> **Directions**
1 - In the discussion questions, who was Austin's first black teacher?
2 - Reproduce the stretch of the discussion questions from "CHAPTERS 5, 6" through "within this section?".

> **Text to read**
Official Discussion Questions from the publisher:

CHAPTERS 1 and 2:
1. Austin begins the book with a story about how her parents gave her the name Austin in hopes that it would help her bypass racial discrimination. What’s the story behind your name? Did your parents have to consider race when you were named? If you have children, did you consider race when choosing names?

2. Though Austin was aware of race as a little girl, learning about her name was the first time she began to realize the implications of race in America. When was the first time you realized what your race means in America?

3. In chapter 1, Austin discusses how it generally feels to be the only black woman in a predomi- nately white organization, especially one that uses phrases like “Is this person a good fit for our organization?” How do you think the language of being a “good fit” impacts racial diversity in hiring, performance reviews, and work experiences?
4. What was the racial diversity like at your elementary or middle school? Was there diversity among teachers? Administration? Was there diversity in your library? Artwork? Curriculum?
5. Have you experienced being in the racial minority? Have you experienced being in the racial majority? How were the two experiences different?
6. Have you ever been in a space where you experienced belonging (even if it was imperfect in other ways)?

CHAPTERS 3 and 4:

1. Austin notes that there weren’t any major racial incidents when she was in high school. Were there any major racial incidents in your high school?
2. Austin first read the poem “We Wear the Mask” by Paul Laurence Dunbar in a high school English class. Have someone read “We Wear the Mask” aloud (on the previous page). What do you think he was trying to convey? How does this poem resonate with you?
3. How might you begin to explore what lies behind the curtain of “racial harmony” where you work, worship, or attend school?
4. Professor Crendalyn McMath was an important person in Austin’s life because she was her first black teacher . . . in college! When did you have your first black teacher, supervisor, or pastor?
5. There came a major turning point in Austin’s life on a college trip called Sankofa. On this trip?she committed her life to pursuing racial justice when a friend of hers declared that doing nothing is no longer an option for her. When did you decide that “doing nothing is no longer an option”?for you?
6. Traveling through the markers of black history greatly impacted Austin, especially her time at a lynching exhibit. How has learning the history of people of color impacted you? Has it changed your worldview? Your politics? Your theology?

CHAPTERS 5, 6 and 7:

1. Read the selection on pages 71-76 describing one day in the professional life of a black woman. What stands out to you within this section?
2. Austin spends a little bit of time naming just a few things she loves about being a black girl. Tell the group about something you deeply appreciate about your culture?
3. In dominate culture, it can be hard for people of color to find representations of themselves. Has it been easy or difficult to find positive representations of your ethnicity/culture?
4. In chapter 6, Austin shares a couple stories about navigating the emotional fragility of white people who did not respect her authority because she is a black woman. Share an instance when you encountered white fragility. Have you ever been overcome by your own fragility? How can white fragility be resisted?

> **Listed entries**
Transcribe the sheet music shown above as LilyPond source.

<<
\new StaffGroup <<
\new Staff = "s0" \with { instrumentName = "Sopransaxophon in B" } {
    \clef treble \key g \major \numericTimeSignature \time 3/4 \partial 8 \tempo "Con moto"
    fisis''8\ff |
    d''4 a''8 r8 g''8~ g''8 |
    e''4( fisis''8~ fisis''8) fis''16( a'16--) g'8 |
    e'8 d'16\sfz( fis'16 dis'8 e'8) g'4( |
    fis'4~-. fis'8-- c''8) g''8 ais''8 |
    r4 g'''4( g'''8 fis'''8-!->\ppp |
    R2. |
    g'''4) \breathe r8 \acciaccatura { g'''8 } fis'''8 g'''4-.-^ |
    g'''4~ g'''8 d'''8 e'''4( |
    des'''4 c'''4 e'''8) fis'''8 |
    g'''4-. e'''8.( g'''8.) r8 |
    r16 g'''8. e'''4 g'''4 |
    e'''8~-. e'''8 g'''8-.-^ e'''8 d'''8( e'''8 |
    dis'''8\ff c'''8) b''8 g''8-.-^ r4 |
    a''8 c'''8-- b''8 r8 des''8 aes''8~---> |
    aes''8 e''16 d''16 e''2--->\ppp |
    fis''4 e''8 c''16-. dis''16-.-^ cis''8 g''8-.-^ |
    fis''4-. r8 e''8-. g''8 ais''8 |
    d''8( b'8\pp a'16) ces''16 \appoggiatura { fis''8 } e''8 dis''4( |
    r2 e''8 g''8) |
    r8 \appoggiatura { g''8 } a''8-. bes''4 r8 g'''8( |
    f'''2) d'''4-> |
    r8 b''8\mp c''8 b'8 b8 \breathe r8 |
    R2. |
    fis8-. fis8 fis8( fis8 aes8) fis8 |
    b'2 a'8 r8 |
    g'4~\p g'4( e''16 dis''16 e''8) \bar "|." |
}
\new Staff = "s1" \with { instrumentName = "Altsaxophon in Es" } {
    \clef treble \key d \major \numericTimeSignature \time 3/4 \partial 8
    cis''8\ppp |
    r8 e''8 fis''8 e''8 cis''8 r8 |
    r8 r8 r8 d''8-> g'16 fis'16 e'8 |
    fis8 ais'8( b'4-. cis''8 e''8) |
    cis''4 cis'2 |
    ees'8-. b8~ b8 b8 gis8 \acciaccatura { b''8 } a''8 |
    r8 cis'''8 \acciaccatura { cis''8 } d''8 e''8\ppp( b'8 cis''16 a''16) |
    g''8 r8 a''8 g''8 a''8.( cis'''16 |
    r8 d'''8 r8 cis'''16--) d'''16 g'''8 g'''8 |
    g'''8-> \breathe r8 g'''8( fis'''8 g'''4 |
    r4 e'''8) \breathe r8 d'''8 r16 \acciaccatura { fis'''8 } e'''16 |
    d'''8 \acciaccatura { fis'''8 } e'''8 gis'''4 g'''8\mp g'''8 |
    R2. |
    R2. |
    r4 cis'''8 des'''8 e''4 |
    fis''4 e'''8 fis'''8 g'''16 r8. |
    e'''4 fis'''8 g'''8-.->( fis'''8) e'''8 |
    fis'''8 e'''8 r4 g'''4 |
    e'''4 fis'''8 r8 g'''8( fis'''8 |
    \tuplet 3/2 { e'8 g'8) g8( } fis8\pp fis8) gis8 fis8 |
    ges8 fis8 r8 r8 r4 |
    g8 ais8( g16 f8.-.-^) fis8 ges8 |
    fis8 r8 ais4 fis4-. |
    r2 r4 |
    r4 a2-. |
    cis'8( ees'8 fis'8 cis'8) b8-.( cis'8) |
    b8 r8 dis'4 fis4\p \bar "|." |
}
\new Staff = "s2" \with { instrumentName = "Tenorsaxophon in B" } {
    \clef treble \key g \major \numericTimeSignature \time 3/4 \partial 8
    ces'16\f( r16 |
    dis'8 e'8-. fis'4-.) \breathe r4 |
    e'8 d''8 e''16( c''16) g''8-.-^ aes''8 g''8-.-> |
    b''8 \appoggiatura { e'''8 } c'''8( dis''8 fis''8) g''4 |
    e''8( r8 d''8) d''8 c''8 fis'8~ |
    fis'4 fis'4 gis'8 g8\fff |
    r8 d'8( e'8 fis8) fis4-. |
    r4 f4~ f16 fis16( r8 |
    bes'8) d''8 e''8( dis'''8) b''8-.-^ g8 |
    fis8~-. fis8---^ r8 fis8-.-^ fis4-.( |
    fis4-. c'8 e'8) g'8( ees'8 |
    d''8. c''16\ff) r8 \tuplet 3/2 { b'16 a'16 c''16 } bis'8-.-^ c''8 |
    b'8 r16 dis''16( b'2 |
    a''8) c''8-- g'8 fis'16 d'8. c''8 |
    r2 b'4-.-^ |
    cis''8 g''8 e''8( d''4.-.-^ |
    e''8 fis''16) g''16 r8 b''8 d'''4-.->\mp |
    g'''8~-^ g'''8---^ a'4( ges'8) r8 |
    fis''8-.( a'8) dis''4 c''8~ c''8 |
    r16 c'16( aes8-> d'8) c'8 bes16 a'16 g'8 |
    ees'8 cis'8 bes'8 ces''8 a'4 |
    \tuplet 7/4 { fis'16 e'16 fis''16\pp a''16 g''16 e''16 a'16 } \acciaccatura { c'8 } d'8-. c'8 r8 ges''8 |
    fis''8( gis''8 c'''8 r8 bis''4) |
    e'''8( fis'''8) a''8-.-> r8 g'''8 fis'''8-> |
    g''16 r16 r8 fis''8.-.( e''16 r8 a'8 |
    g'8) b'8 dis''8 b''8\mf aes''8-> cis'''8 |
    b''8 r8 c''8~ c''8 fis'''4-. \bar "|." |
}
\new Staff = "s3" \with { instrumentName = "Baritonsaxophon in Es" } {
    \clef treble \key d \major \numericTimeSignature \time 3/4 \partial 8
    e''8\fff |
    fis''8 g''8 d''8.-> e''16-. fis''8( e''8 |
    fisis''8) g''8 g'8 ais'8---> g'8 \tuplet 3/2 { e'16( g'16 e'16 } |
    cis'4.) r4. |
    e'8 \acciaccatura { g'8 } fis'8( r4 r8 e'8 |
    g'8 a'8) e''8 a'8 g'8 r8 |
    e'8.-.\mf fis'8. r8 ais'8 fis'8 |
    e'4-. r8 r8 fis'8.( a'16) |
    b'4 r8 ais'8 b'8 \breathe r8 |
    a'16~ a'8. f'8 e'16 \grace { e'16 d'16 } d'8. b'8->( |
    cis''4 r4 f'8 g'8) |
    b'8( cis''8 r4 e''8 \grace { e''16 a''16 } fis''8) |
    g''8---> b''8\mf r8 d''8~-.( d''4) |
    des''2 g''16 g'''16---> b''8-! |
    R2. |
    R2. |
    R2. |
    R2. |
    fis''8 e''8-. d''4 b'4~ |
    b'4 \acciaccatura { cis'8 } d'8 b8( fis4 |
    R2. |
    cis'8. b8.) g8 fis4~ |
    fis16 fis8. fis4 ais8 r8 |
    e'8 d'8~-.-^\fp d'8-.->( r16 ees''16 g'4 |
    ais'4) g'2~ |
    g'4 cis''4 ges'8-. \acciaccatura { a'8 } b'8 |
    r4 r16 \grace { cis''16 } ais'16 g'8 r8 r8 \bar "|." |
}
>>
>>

> **Answers to the tasks**
1 - Professor Crendalyn McMath, whom she had in college.

2 -
CHAPTERS 5, 6 and 7:

1. Read the selection on pages 71-76 describing one day in the professional life of a black woman. What stands out to you within this section?